Using double-quotes to surround the string/backreference will not help either, because inside double-quotes, the sequence \' is not recognized and also output literally. And in fact, if you have any dollar signs in your data, they would be interpreted as PHP variables. So double-quotes are not an option.



The 'solution' is to manually fix it in your expression. It is easiest to use a separate processing function, and do the replacing there (i.e. use "my_processing_function('\\1')" or something similar as replacement expression, and do the fixing in that function).



If you surrounded your backreference by single-quotes, the double-quotes are corrupt:

$text = str_replace('\"', '"', $text);



People using preg_replace with /e should at least be aware of this.

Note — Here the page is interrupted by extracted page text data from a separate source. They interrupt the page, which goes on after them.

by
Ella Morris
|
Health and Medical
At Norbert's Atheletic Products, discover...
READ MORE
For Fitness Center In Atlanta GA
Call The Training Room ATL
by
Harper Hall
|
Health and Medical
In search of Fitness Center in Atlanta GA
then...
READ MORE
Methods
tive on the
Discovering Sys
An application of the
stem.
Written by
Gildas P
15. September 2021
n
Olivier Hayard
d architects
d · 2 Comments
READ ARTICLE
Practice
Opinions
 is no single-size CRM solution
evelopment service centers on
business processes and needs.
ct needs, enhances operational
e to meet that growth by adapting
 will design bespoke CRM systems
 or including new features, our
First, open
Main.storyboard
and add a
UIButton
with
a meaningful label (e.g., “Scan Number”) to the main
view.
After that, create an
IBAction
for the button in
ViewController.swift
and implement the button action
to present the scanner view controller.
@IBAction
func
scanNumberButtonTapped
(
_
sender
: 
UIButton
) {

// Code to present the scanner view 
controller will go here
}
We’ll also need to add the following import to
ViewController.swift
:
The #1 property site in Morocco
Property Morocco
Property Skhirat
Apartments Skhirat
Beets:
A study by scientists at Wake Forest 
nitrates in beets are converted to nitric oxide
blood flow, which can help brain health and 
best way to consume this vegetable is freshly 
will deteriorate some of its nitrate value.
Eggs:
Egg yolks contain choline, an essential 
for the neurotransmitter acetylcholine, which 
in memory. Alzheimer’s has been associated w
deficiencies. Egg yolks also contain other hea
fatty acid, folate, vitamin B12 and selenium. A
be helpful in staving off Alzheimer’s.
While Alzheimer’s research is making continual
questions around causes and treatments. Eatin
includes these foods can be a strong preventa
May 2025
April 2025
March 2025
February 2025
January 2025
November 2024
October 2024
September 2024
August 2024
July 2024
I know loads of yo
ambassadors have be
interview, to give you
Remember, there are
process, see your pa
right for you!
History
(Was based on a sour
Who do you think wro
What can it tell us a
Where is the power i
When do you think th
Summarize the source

I'm not sure how it would be best fixed in preg_replace. Because double-quotes are a really bad idea anyway (due to the variable expansion), I would suggest that preg_replace's auto-escaping is modified to suit the placement of backreferences inside single-quotes (which seemed to be the intention from the start, but was incorrectly applied).

thewolf at pixelcarnage dot com 23-Oct-2003 07:38


I got sick of trying to replace just a word, so I decided I would write my own string replacement code. When that code because far to big and a little faulty I decided to use a simple preg_replace:





<?php


/**


 * Written by Rowan Lewis


 * $search(string), the string to be searched for


 * $replace(string), the string to replace $search


 * $subject(string), the string to be searched in


 */


function word_replace($search, $replace, $subject) {


    return preg_replace('/[a-zA-Z]+/e', '\'\0\' == \'' . $search . '\' ? \'' . $replace . '\': \'\0\';', $subject);


}


?>





I hope that this code helpes someone!